Okay so if I just grab the H7 on the weekend and use regular turn fogs, I should be good? I hear some people just run h7 and don't use turn/fogs

Also for the ecodes, I don't want to blind people, so what's another light to get besidr H7? (Have a feeling they may be too bright)

Sent from my Nexus 4


----------



## dennisgli (May 17, 2003)

BsickPassat said:


> The stock headlights for North American MKIV JEttas are:
> High/low: 9004
> Turn/city: 3457/3357
> Fogs (if equipped): H3


9007 - not 9004.

But anyway - what headlights did you buy? Is the H7 for the low beam or the high beam?


----------



## BsickPassat (May 10, 2010)

dennisgli said:


> 9007 - not 9004.
> 
> But anyway - what headlights did you buy? Is the H7 for the low beam or the high beam?


thanks for the catch


----------



## jark99 (Mar 6, 2012)

dennisgli said:


> 9007 - not 9004.
> 
> But anyway - what headlights did you buy? Is the H7 for the low beam or the high beam?


I bought some generic ecodes from a buddy. That's why I was asking about the bulb, its a poor mans hid setup! Haha, from what I understand, the jetta has dual high/low beam lights? So 1h7 per light works? Not sure, I don't know a lot about this stuff. 

Sent from my Nexus 4


----------



## dennisgli (May 17, 2003)

jark99 said:


> I bought some generic ecodes from a buddy.


Well if they are "generic" Jetta lights then they aren't likely to be HIDs. They probably use H4 bulbs.

If you want help you might want to post some pictures of them - including the connectors for the bulbs.


----------



## jark99 (Mar 6, 2012)

dennisgli said:


> Well if they are "generic" Jetta lights then they aren't likely to be HIDs. They probably use H4 bulbs.
> 
> If you want help you might want to post some pictures of them - including the connectors for the bulbs.


Here are the ecodes

























Here's the hid kit

















Sorry for the long post, just trying to provide as much info as possible because I'm going to the shop to buy the hid lights and don't want to get ripped off on.bulbs required. I'm more of the mechanical person lol
Sent from my Nexus


----------



## dennisgli (May 17, 2003)

jark99 said:


> Here are the ecodes


Those would take H4 bulbs. Don't bother with the HIDs - just get the correct bulbs.
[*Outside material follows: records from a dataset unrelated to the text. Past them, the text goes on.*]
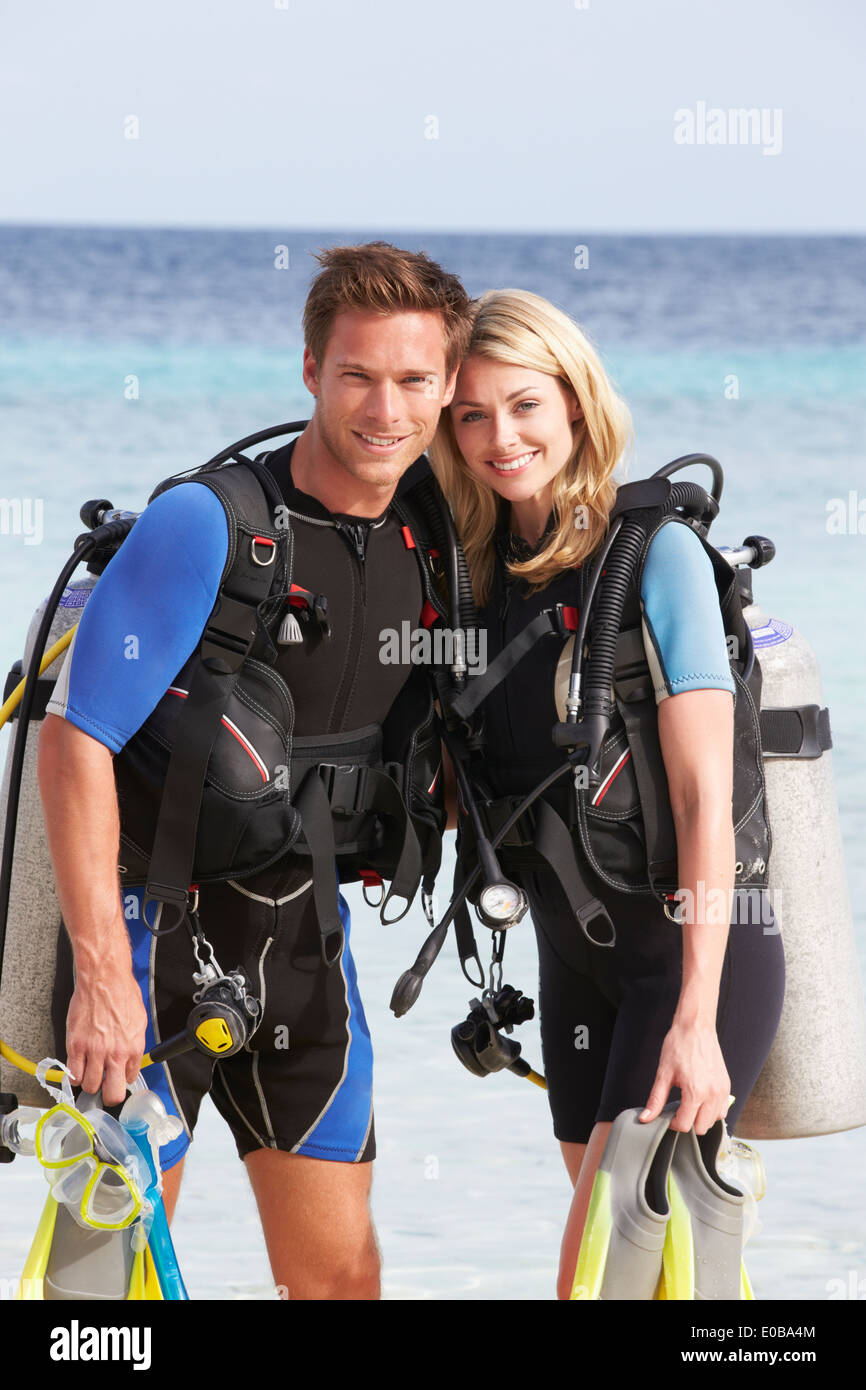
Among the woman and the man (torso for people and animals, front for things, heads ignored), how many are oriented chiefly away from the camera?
0

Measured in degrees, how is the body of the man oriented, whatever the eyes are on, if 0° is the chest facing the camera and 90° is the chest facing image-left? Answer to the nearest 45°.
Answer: approximately 315°

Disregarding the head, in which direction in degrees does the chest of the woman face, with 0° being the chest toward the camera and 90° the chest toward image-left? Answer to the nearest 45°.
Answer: approximately 45°
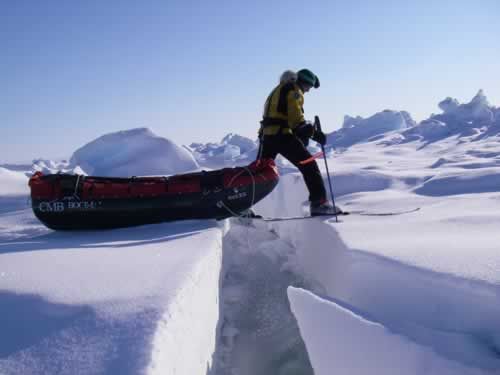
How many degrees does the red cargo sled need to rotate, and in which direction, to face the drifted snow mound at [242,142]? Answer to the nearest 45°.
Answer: approximately 90° to its left

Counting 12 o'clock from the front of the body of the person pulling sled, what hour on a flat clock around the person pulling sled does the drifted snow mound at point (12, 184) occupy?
The drifted snow mound is roughly at 7 o'clock from the person pulling sled.

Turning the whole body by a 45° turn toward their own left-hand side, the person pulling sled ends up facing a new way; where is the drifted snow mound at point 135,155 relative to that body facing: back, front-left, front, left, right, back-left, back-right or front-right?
left

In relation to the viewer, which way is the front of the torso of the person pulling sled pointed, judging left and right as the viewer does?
facing to the right of the viewer

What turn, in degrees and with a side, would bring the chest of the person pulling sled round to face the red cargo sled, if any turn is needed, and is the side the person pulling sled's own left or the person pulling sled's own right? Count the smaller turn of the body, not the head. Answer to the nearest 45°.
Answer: approximately 180°

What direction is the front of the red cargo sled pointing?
to the viewer's right

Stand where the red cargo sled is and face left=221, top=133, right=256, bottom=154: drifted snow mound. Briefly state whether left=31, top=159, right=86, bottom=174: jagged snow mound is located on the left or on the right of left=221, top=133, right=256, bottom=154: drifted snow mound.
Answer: left
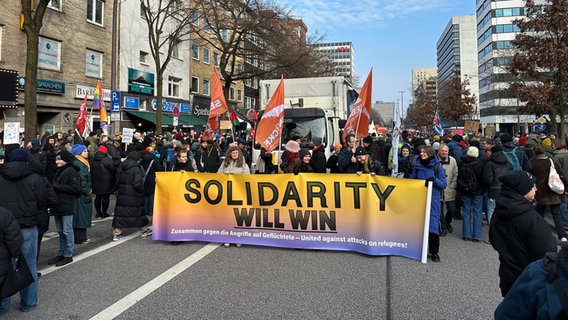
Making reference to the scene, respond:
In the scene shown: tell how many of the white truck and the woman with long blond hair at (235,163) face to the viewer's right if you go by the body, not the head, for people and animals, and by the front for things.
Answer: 0

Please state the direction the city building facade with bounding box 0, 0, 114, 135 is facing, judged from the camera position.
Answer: facing the viewer and to the right of the viewer

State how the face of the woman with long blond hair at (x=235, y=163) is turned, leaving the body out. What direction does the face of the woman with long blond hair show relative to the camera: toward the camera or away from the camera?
toward the camera

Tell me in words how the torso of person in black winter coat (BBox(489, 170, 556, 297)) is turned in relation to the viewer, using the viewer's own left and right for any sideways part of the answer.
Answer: facing away from the viewer and to the right of the viewer

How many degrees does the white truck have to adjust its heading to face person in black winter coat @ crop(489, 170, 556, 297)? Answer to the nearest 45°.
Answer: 0° — it already faces them

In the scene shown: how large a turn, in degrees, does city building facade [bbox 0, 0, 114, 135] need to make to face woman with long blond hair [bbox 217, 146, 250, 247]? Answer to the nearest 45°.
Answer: approximately 45° to its right

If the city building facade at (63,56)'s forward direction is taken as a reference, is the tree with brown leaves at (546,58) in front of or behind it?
in front

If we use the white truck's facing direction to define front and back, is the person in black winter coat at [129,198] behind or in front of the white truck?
in front

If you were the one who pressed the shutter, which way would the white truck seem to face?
facing the viewer
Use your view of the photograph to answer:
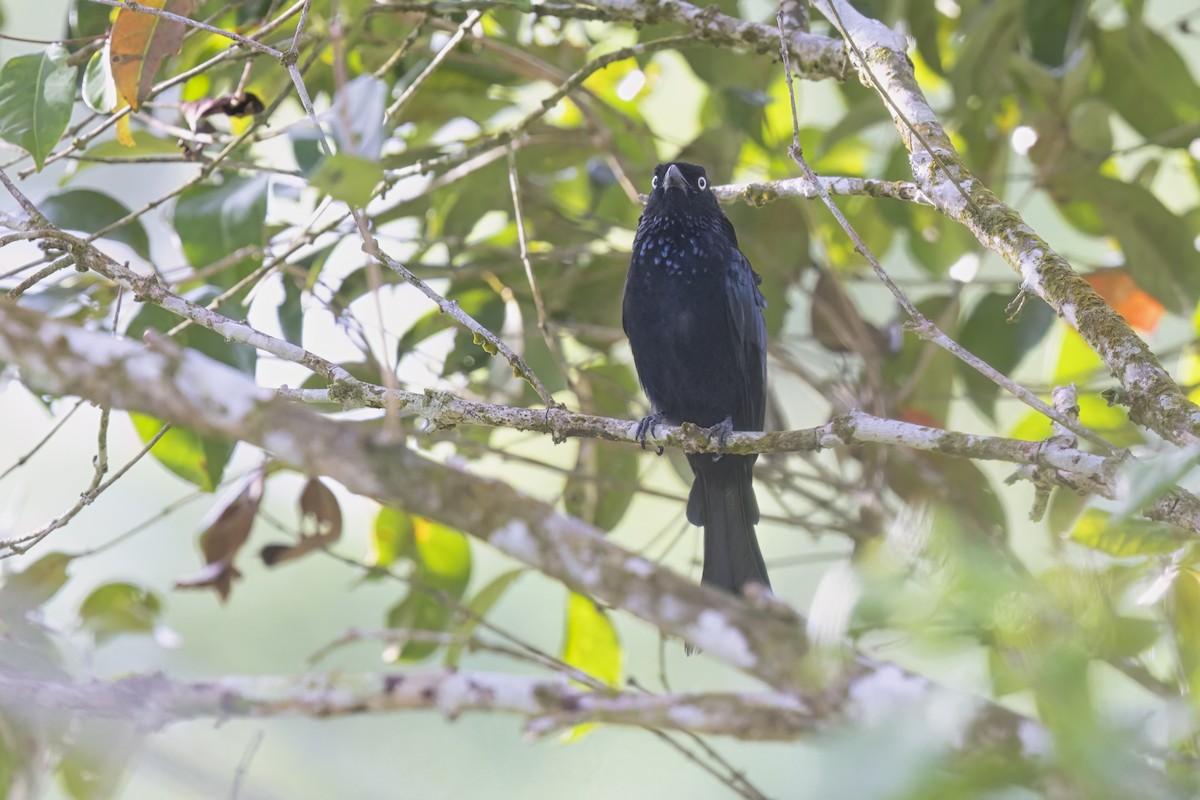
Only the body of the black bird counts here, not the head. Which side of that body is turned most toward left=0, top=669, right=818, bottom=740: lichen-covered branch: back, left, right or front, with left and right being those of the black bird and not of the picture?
front

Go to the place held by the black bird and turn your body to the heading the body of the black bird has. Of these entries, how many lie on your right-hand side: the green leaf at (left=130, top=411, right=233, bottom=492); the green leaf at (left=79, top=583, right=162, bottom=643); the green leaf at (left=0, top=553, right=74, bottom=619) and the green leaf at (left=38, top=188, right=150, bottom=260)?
4

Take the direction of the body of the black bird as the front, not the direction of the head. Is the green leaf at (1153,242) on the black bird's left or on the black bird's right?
on the black bird's left

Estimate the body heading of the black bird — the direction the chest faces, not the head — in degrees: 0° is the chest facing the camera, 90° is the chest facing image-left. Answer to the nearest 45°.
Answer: approximately 0°

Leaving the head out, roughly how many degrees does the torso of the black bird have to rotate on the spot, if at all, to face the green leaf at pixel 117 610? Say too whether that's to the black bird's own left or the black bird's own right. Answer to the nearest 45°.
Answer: approximately 90° to the black bird's own right

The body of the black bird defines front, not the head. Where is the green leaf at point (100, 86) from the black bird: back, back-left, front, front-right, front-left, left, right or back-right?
front-right

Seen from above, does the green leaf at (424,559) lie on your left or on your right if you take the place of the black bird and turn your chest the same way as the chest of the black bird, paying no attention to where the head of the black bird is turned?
on your right
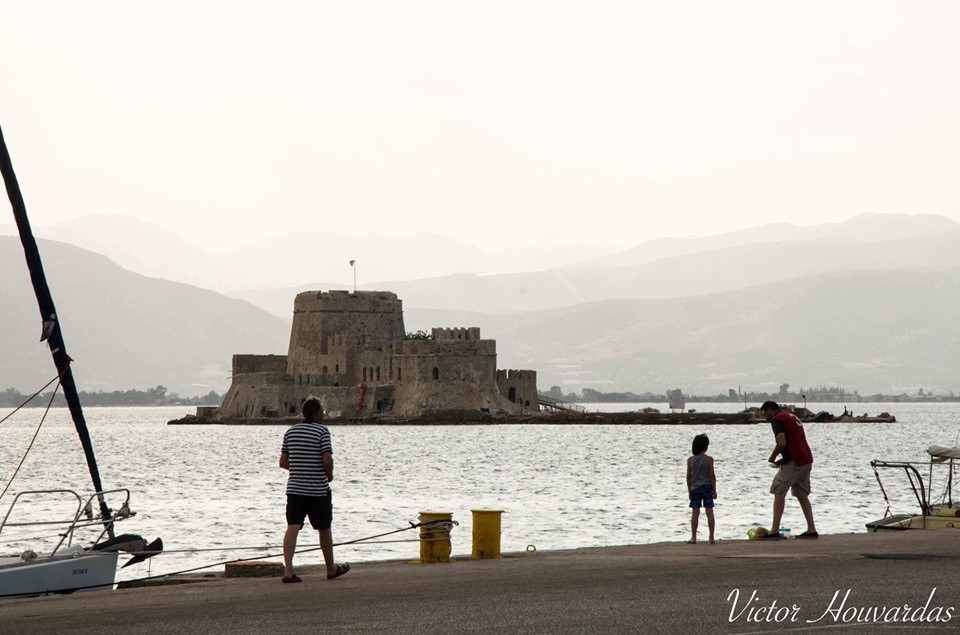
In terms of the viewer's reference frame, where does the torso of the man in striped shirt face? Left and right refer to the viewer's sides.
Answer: facing away from the viewer and to the right of the viewer

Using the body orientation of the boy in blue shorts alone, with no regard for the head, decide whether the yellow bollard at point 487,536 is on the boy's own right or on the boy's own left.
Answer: on the boy's own left

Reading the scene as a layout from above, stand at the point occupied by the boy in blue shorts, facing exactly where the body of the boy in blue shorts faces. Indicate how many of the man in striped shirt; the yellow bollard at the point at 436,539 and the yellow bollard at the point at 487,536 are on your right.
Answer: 0

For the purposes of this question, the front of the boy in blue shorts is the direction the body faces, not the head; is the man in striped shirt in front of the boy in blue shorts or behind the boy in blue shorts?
behind

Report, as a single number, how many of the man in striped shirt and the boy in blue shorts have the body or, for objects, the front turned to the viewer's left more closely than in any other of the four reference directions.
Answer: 0

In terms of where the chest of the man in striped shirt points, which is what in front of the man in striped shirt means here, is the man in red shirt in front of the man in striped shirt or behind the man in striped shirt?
in front

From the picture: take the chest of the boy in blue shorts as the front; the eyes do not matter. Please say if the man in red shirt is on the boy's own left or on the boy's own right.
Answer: on the boy's own right

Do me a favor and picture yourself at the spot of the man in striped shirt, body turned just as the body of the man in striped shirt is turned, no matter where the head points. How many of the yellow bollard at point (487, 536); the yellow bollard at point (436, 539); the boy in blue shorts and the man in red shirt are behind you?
0

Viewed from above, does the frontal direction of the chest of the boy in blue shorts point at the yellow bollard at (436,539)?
no

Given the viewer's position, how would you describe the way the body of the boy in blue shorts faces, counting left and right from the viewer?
facing away from the viewer

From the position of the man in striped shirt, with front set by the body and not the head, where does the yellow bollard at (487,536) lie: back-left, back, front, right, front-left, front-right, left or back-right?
front

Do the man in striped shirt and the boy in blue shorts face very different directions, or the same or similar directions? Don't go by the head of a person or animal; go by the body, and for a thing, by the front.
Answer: same or similar directions

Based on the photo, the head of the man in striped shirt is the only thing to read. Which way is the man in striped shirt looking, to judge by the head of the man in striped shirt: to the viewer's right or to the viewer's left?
to the viewer's right

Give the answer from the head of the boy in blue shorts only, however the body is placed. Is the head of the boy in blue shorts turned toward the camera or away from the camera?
away from the camera
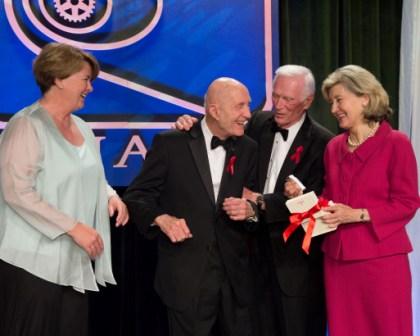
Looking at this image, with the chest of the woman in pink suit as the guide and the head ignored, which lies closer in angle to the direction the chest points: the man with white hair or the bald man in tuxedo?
the bald man in tuxedo

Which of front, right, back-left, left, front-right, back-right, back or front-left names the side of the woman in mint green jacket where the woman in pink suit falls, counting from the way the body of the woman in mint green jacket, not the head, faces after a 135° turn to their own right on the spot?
back

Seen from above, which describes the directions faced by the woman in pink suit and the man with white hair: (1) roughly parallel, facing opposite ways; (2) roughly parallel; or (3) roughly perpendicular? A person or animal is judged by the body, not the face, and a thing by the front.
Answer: roughly parallel

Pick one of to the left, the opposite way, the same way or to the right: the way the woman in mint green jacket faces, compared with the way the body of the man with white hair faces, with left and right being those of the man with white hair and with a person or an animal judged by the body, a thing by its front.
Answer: to the left

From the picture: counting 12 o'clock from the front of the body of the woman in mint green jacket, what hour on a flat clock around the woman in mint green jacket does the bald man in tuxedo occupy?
The bald man in tuxedo is roughly at 10 o'clock from the woman in mint green jacket.

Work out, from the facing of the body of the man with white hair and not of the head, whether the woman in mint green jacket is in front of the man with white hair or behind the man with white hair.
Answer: in front

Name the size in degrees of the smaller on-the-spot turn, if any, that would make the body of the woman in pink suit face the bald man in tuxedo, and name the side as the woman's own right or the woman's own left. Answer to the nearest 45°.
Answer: approximately 45° to the woman's own right

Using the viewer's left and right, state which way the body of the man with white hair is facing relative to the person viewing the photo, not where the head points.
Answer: facing the viewer and to the left of the viewer

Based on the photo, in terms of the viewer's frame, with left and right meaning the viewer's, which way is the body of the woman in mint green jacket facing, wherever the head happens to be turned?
facing the viewer and to the right of the viewer

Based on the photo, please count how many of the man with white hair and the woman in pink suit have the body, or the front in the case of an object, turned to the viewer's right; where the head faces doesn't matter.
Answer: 0

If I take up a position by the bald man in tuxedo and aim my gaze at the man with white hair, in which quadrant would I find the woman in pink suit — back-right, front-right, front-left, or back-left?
front-right

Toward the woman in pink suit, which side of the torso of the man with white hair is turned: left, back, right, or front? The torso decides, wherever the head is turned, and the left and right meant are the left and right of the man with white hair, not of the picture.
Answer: left

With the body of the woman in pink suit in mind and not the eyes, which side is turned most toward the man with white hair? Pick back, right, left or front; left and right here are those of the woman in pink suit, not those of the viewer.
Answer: right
Why do you think you want HIDs anyway?


----------



## jark99 (Mar 6, 2012)

dennisgli said:


> Those would take H4 bulbs. Don't bother with the HIDs - just get the correct bulbs.
> 
> Why do you think you want HIDs anyway?


 Yeah I have the H4s sitting in my current headlights. I'll probably just swap them, any recommendations on aftermarket bulbs? Trying to get that clear blueish white look. I'll just sell the hid kit I guess since I can't use it. Just wanted nicer lights tbh, thanks for helping me out Dennis


Sent from my Nexus 4


----------



## dennisgli (May 17, 2003)

I'm not the one to ask about tinted bulbs - you might want to ask on the MkIV forum - I'm sure you'll get plenty of advice there on what looks good. Keep in mind that clear will give you the best performance - and the darker the tint the poorer it will get.


----------



## Hotvws82 (Aug 11, 2011)

I have a 03' Passat W8, my drivers
side ballast went out, any
recommendations for good new
ballasts without paying an arm & leg? I dont wanna put a after market kit in it, I just need a new ballast


----------